Of the 36 children Hopkinson had in her class, only 11 of them spoke English as their first language, and some of them were living in poverty, according to Hopkinson.
"That really stuck with me," she said. "That first year of teaching, I learned far more than I taught."
Years later, Hopkinson revisited her first teaching experience through writing poems, five of which are published in the anthology V6A: Writing from Vancouver's Downtown Eastside, a collection of writings from various authors with different connections to the DTES -- the postal code for which is V6A.
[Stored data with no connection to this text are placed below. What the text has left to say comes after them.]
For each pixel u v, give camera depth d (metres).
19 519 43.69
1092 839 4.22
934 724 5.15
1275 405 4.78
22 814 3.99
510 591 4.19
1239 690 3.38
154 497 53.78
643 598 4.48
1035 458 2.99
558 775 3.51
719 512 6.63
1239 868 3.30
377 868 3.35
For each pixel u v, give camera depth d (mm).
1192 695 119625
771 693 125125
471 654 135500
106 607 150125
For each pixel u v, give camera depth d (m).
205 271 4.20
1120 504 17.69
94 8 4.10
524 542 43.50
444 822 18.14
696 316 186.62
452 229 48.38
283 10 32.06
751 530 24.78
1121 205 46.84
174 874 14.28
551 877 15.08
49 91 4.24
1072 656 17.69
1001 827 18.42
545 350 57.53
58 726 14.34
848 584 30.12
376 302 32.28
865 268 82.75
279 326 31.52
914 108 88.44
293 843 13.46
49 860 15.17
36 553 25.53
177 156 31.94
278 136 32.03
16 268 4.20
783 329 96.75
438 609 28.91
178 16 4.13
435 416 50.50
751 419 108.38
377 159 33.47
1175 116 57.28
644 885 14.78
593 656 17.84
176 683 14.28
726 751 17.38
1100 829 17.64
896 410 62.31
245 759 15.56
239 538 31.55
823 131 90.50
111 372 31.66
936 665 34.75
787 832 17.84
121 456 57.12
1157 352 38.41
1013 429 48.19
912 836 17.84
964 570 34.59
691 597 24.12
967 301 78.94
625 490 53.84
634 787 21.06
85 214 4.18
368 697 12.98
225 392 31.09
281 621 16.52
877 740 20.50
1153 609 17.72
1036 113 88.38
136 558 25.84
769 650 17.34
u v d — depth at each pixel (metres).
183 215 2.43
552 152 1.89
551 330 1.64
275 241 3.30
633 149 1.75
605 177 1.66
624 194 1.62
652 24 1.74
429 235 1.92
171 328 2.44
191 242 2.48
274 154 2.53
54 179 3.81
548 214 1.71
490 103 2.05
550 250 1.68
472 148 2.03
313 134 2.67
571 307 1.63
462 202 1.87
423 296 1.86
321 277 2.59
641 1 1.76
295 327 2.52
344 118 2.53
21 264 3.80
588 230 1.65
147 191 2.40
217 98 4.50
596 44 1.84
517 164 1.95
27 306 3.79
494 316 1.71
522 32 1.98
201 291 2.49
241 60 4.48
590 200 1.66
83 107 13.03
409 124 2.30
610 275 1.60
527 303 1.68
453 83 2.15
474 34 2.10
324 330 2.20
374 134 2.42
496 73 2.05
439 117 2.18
V6A includes poems and short stories about homelessness, prostitution, addiction, and suicide. It also is a testament to the talent that is to be found in the DTES.
'You kind of forget'
In order to share V6A with the rest of Vancouver, editors Elee Kraljii Gardiner and John Mikhail Asfour have organized a series of readings arranged by postal code. The first reading, V6A in V6A will take place tonight, Friday, June 15, at the Carnegie Community Centre Theatre at 7 p.m. Other readings throughout the fall will be held in New Westminster, West Point Grey, Kerrisdale, and at the Firehall Branch Library on Granville Street.
Many, but not all, of the contributing authors are also regular attendees of the Thursdays Writing Collective, a group organized by Kraljii Gardiner that draws residents of the DTES and the surrounding areas together in order to cultivate their creative writing talents.
Hopkinson, who attends the Thursday sessions, wants to remind people who read her work that there is more to the DTES than "addicts in alleyways, sex trade workers on the corners," but that there are also children.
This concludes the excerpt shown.